Quantum technology is a growing field of physics and engineering which utilizes properties of quantum mechanics as a basis for advanced practical applications such as quantum computing, sensors, information, communication and medicine. This promises to lead to a new era of technology unlike anything we've known. Computers will be much more powerful, medical treatment will be non-invasive and far safer than today, and even teleportation can be envisioned. A phenomenon that stands at the core of this development is the Quantum phase transition.

Phase transitions are present in our day-to-day life, starting from the water boiling for our morning coffee to the melting of an ice cube in our drink.

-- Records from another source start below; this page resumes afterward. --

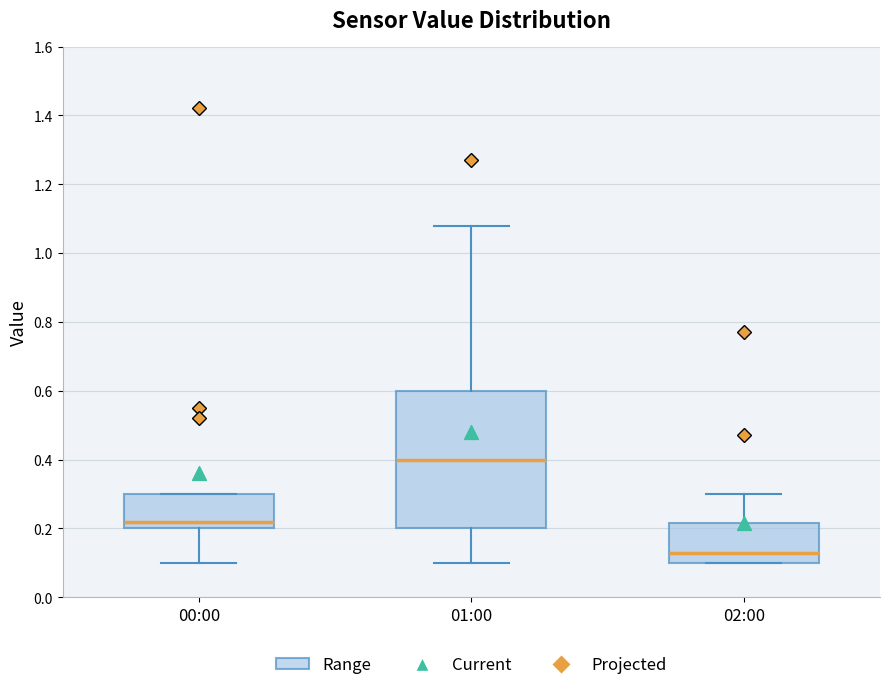

Reading left to right, read every box against the y-axis: the position of its median line, the range the box covers, and the ends of its whiskers. The values are not printed on the chart, so give them approximately, as read against the axis.

00:00: median 0.22, box 0.20 to 0.30, whiskers 0.10 to 0.30
01:00: median 0.40, box 0.20 to 0.60, whiskers 0.10 to 1.08
02:00: median 0.14, box 0.10 to 0.22, whiskers 0.10 to 0.30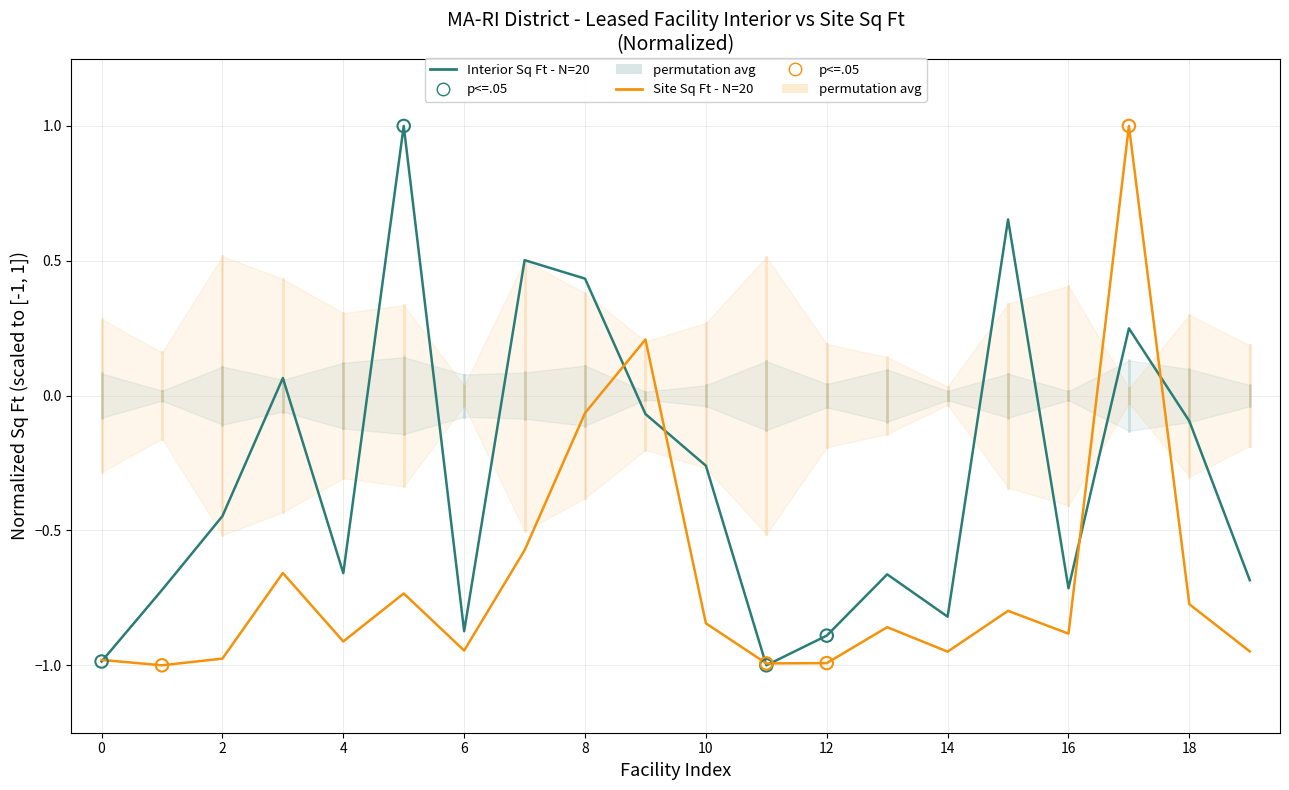

Which series contains the highest Y value?

Interior Sq Ft (normalized)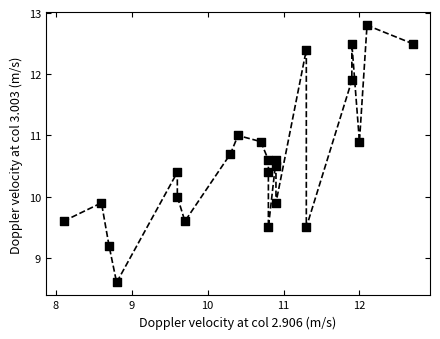

What is the range of Y values (max minus min)?

4.2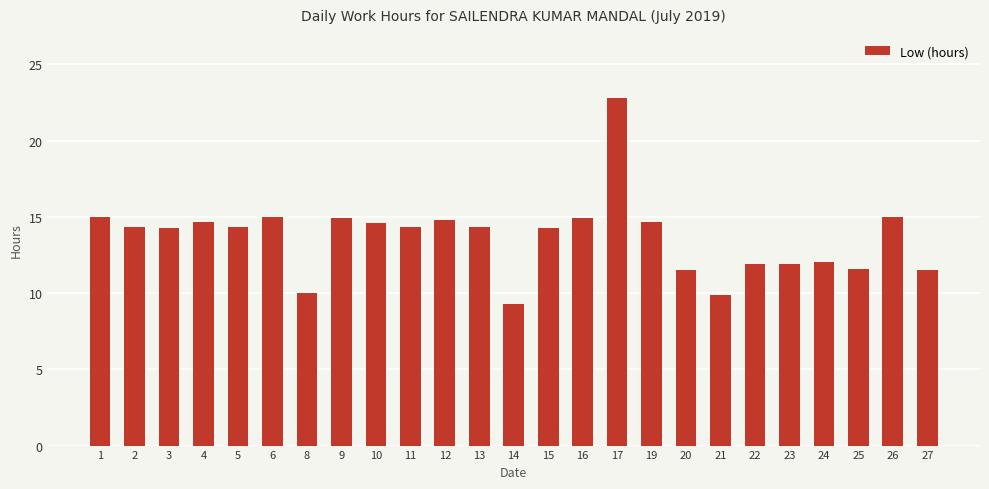

Count the number of values greater than 14.

16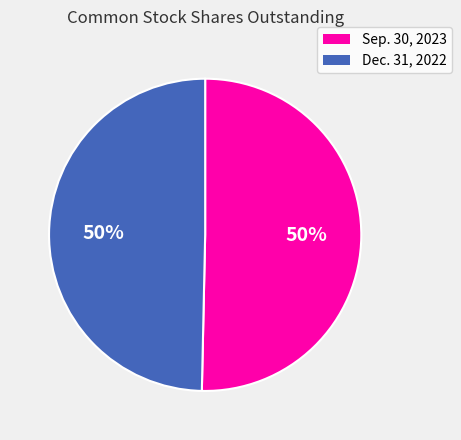

Approximately how many times larger is the value at Dec. 31, 2022 compared to Sep. 30, 2023?

1.0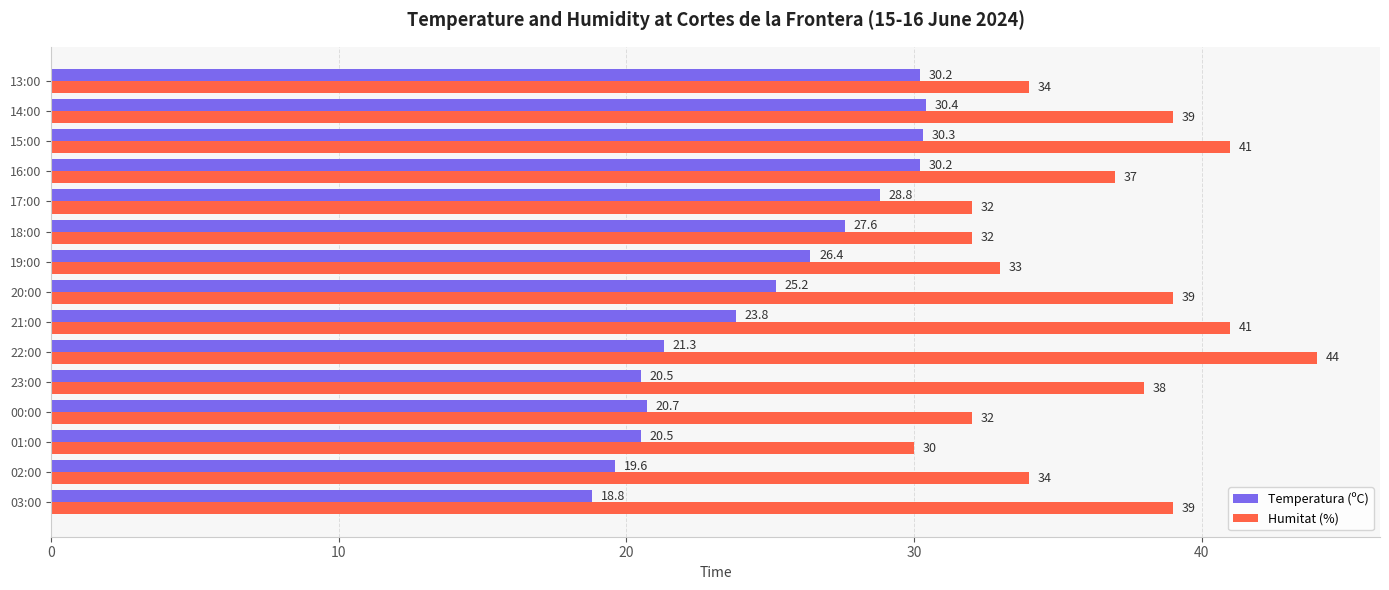

Which category has the highest value in the Humitat (%) series?

22:00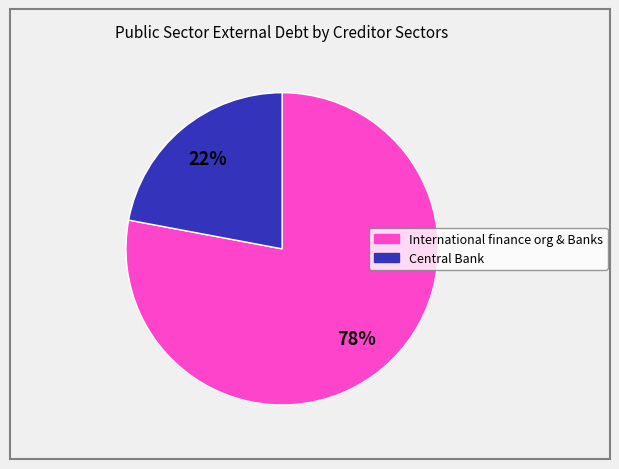

What is the smallest slice in the pie chart?

Central Bank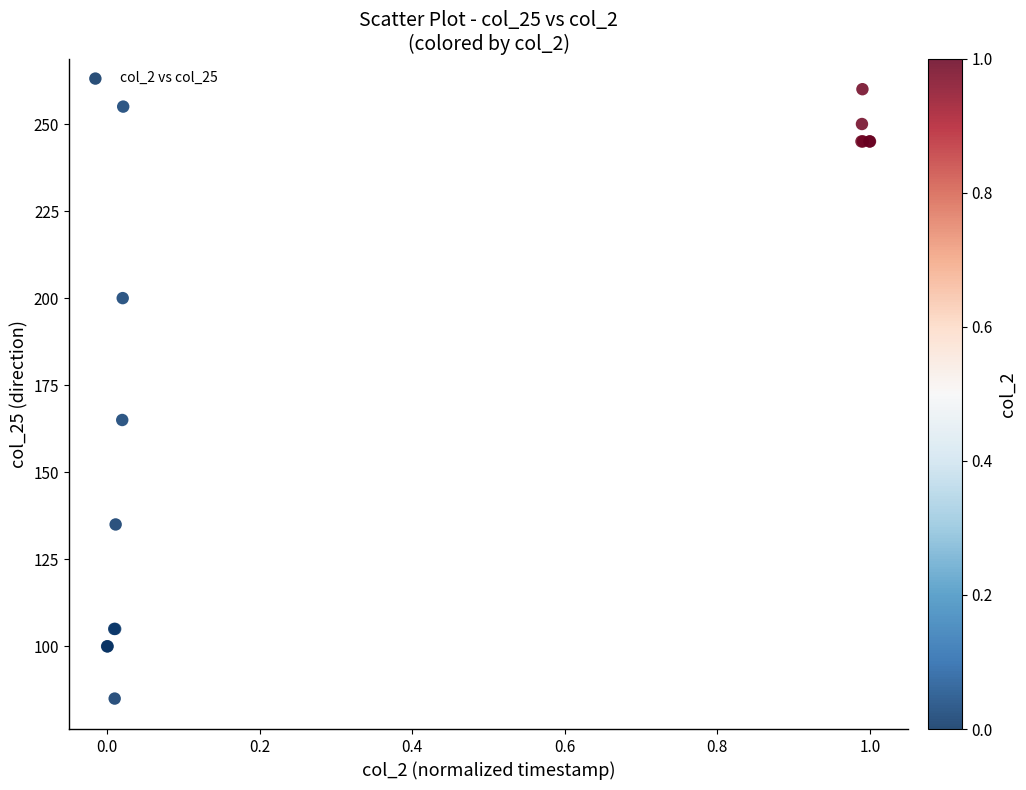

What Y value in the scatter plot is closest to 172?

165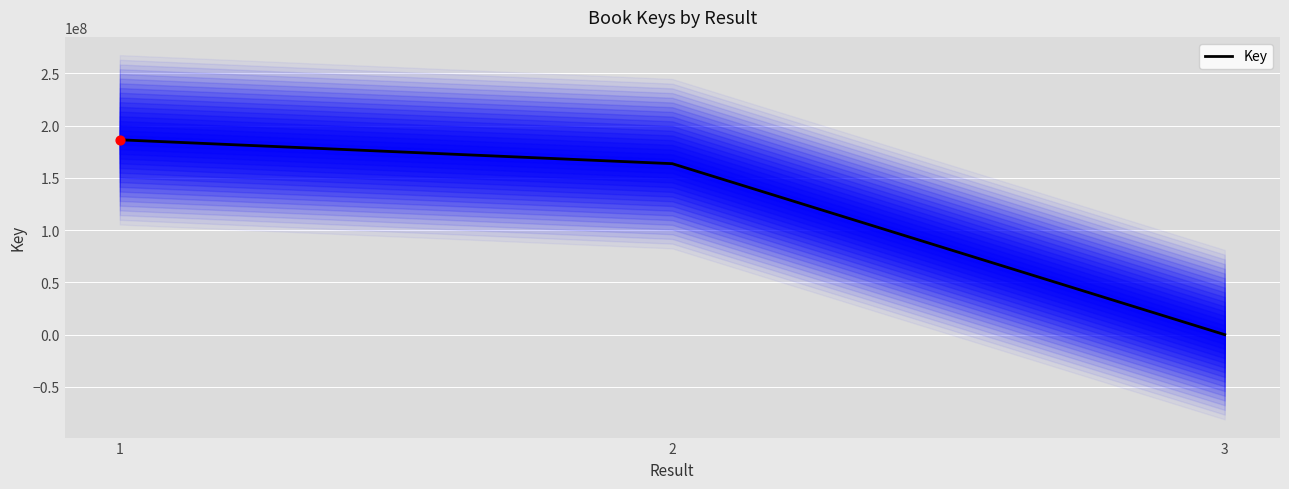

What is the change in value from 1 to 2?

-22827410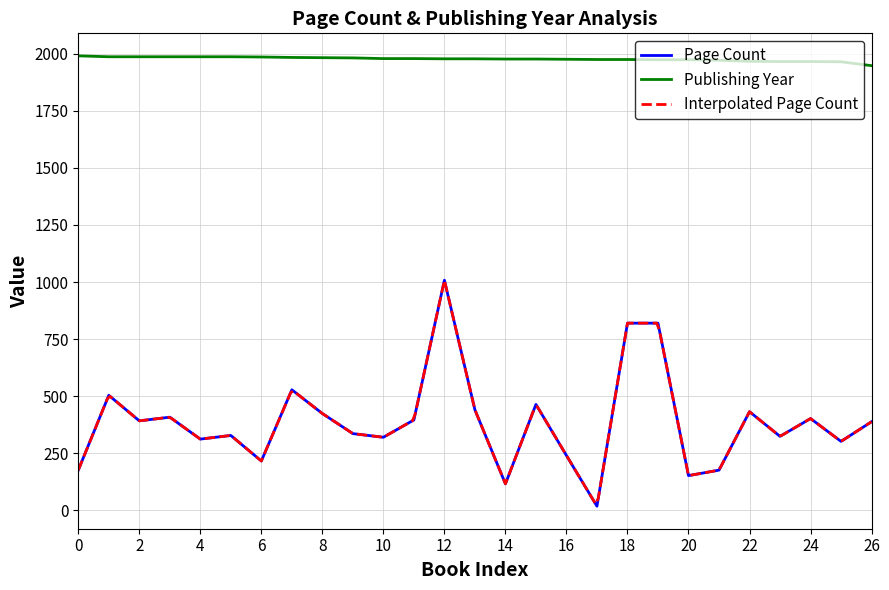

True or false: Page Count and Publishing Year intersect in this chart.

False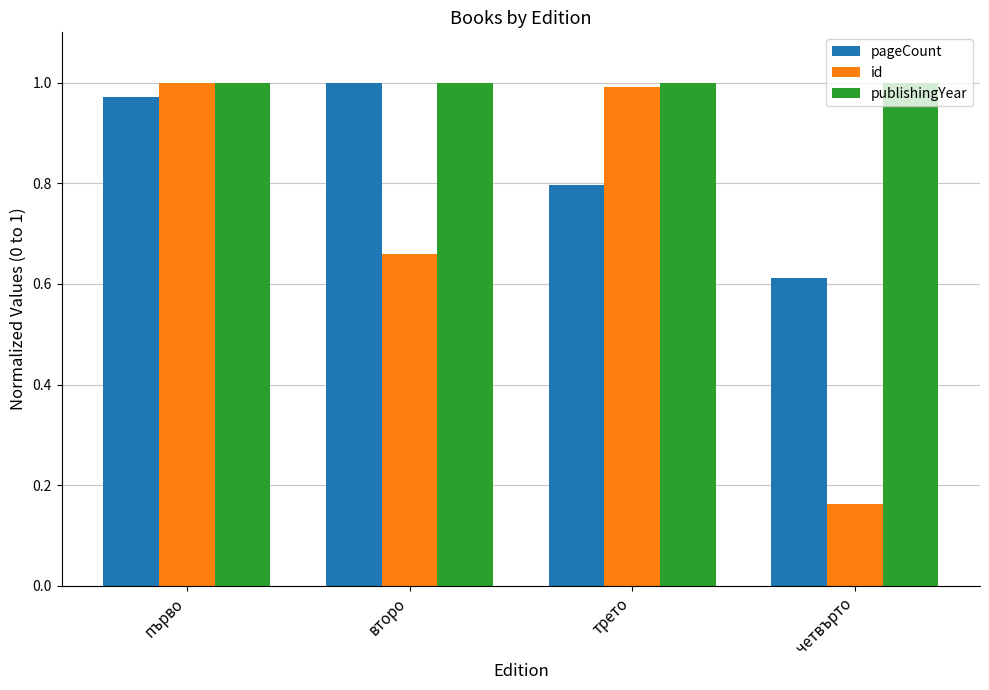

Which category has the lowest value across all series?

четвърто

In these phase transitions between solid, liquid, and gas phases, we can directly visualize certain aspects of the transition. We see bubbles of one phase in the other—for
example bubbles of air in boiling water, or droplets of water in ice slush. In order to see these phase transitions, we need nothing but our eyes. These "classic" phase transitions, with which we are all familiar, have a common characteristic which is that their driving force is temperature. Ice melts at zero degrees Celsius and evaporates at a hundred degrees. How cool would it be if instead of heating water in a kettle for a cup of tea we could take a glass of cold water and boil it by bringing it close to a magnet! In our world this is impossible but in the quantum world it works.

The scientific community has recently gained increasing interest in a different type of phase transitions—"quantum phase transitions"—which occur at the absolute zero temperature (minus two hundred and
seventy three degrees). These transitions are not driven by the temperature, but by changing a different physical property such as mechanical pressure or magnetic field. Similar to classical phase transitions, quantum phase transitions are also accompanied by the presence of "bubbles" of one phase in the other. The scientific term for these bubbles is Quantum fluctuations. Unlike the classic case, where a change in the temperature is responsible for the bubbles, in the quantum case the bubbles arise due to the uncertainty principle which is one of the basic rules in quantum physics. This principle, developed by German physicist Werner Heisenberg, states that contrary to our intuition, vacuum is not empty but contains temporary changes in the amount of energy in a point in space. These changes lead to quantum bubbles of one phase into a second phase even at the absolute zero temperature.

Until now it has been impossible to take pictures of these quantum fluctuations. They occur at very low temperatures, and many times involve physical phases which cannot be seen by a regular microscope. Though indirect evidence for their presence appears in many measurements, no one has actually seen them. But an international group led by Prof. Beena Kalisky and Prof. Aviad Frydman, from the Department of Physics and the Institute for Nanotechnology at Bar-Ilan University in Israel, has succeeded in imaging quantum fluctuations for the first time. In their experiment, published today in Nature Physics, not only were quantum fluctuations visualized, but new information about the sizes, times and distributions of quantum events was extracted.